A escolha do curso de informática se deu por conta da primeira autora atuar como docente já há algum tempo no IFBA, no Campus Eunápolis, onde está sua lotação funcional. Essa vivência no curso tem provocado reflexões e inquietações por parte da docente em relação ao currículo que se apresenta para o determinado curso. Inquietações que geraram pesquisas envolvendo os dois institutos citados, mas que, para esse trabalho, o recorte feito apresenta os resultados relacionados ao currículo de LP no que tange às questões da diferença e da promoção da igualdade racial. Mobilizamos as teorias discutidas até aqui para realização das análises da ementa do curso nos quatros anos, bem como da bibliografia referente a cada ementa.

Apesar de não focarmos na análise de todas as partes do projeto, entendemos ser pertinente observar o perfl do egresso, pois esse é um sul para compreendermos muitos outros aspectos que os currículos dos componentes trazem. O PPC traz o seguinte texto sobre o perfil profissional:

O profissional concluinte do Curso Técnico em Informática da Educação Profissional Técnica de Nível Médio na modalidade Integrada precisa estar capacitado a interpretar as necessidades do usuário, especificar adequadamente os Sistemas de Informação a ser desenvolvido, instalar e manter os sistemas dentro dos padrões de qualidade aceitáveis. O perfil de conclusão a ser alcançado no Curso Técnico em Informática é voltado principalmente para área do desenvolvimento de sistemas de informação das organizações em geral. A computação para esse profissional é, essencialmente, atividade-meio, atuando como profissional de desenvolvimento e suporte de sistemas, responsável pelo desenvolvimento de aplicações e de sistemas de banco de dados. O profissional pode atuar como consultor independente ou pode fazer parte de equipes técnicas em organizações de diversos tipos, sejam elas de pequeno, médio e grande porte. (PPC do curso Técnico em Informática Integrado ao Médio, 2010, p. 13).

- [Linhas exibidas]
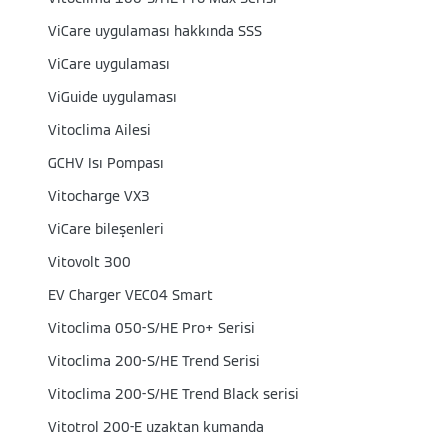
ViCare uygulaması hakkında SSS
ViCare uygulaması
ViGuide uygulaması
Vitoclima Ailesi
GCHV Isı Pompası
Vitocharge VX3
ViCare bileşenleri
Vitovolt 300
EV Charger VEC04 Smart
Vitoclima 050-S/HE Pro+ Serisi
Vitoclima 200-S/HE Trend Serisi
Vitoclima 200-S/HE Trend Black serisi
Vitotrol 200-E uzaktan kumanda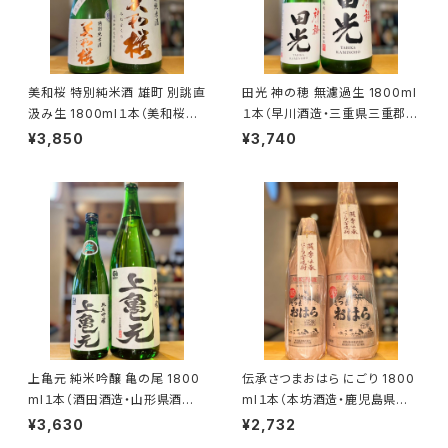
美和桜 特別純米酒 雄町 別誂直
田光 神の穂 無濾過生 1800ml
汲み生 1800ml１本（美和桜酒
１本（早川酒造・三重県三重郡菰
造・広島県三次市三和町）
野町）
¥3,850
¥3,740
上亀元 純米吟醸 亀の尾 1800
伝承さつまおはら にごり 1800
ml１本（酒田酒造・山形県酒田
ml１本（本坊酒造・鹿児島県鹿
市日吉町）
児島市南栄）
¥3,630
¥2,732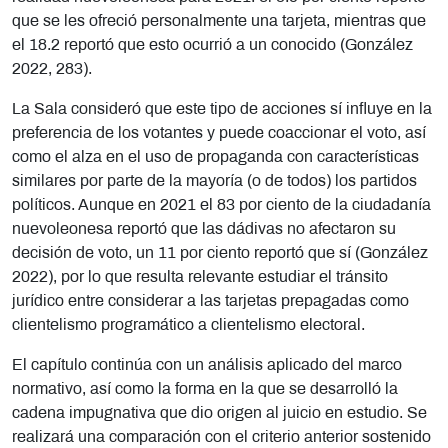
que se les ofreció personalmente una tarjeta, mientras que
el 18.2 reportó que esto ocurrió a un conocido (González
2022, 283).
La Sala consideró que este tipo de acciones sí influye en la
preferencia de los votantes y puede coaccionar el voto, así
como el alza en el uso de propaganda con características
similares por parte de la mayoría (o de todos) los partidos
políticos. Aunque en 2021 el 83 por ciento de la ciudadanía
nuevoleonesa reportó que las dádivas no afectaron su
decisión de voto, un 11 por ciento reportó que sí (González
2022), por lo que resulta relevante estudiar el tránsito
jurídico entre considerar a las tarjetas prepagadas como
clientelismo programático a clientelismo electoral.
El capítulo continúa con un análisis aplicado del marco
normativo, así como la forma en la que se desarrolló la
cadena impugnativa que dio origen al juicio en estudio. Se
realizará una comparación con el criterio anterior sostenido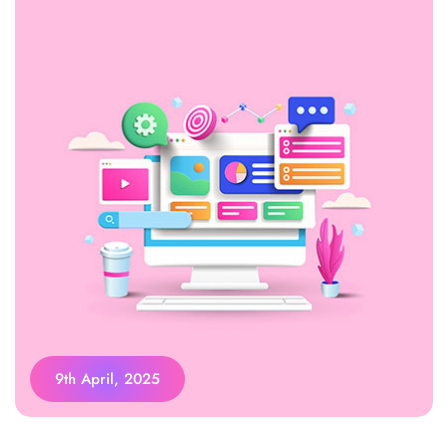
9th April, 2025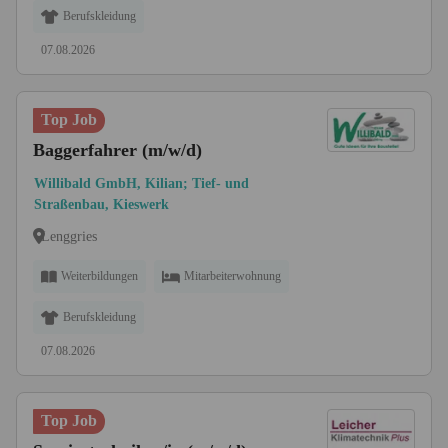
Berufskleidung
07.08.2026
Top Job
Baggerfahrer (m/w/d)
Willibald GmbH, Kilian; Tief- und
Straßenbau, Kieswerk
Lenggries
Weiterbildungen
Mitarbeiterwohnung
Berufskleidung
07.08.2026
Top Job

- [Tarefa 1]
Atualize o trecho: reproduza tudo desde "A escolha do" até "a cada ementa.", substituindo "docente" por "professora".
- [Tarefa 2]
Responda com base no trecho:
(a) Em qual campus do IFBA está a lotação funcional da primeira autora?
(b) Para qual área o perfil de conclusão do Curso Técnico em Informática está voltado principalmente?
(c) Em que ano foi publicado o PPC citado no final do trecho?
- [Tarefa 3]
No trecho, converta em lista o parágrafo que começa com "O profissional concluinte do Curso Técnico", mantendo seus fatos principais.

- [Solução 1]
A escolha do curso de informática se deu por conta da primeira autora atuar como professora já há algum tempo no IFBA, no Campus Eunápolis, onde está sua lotação funcional. Essa vivência no curso tem provocado reflexões e inquietações por parte da professora em relação ao currículo que se apresenta para o determinado curso. Inquietações que geraram pesquisas envolvendo os dois institutos citados, mas que, para esse trabalho, o recorte feito apresenta os resultados relacionados ao currículo de LP no que tange às questões da diferença e da promoção da igualdade racial. Mobilizamos as teorias discutidas até aqui para realização das análises da ementa do curso nos quatros anos, bem como da bibliografia referente a cada ementa.

- [Solução 2]
(a) No Campus Eunápolis.
(b) Para a área do desenvolvimento de sistemas de informação das organizações em geral.
(c) Em 2010.

- [Solução 3]
- O concluinte do Curso Técnico em Informática Integrado deve estar capacitado a interpretar as necessidades do usuário, especificar os Sistemas de Informação a serem desenvolvidos e instalar e manter sistemas dentro de padrões de qualidade aceitáveis.
- O perfil de conclusão é voltado principalmente para o desenvolvimento de sistemas de informação das organizações em geral.
- Para esse profissional, a computação é essencialmente atividade-meio. Ele atua no desenvolvimento e no suporte de sistemas e responde pelo desenvolvimento de aplicações e de sistemas de banco de dados.
- Pode trabalhar como consultor independente ou integrar equipes técnicas em organizações de pequeno, médio ou grande porte.
- Fonte: PPC do curso Técnico em Informática Integrado ao Médio, 2010, p. 13.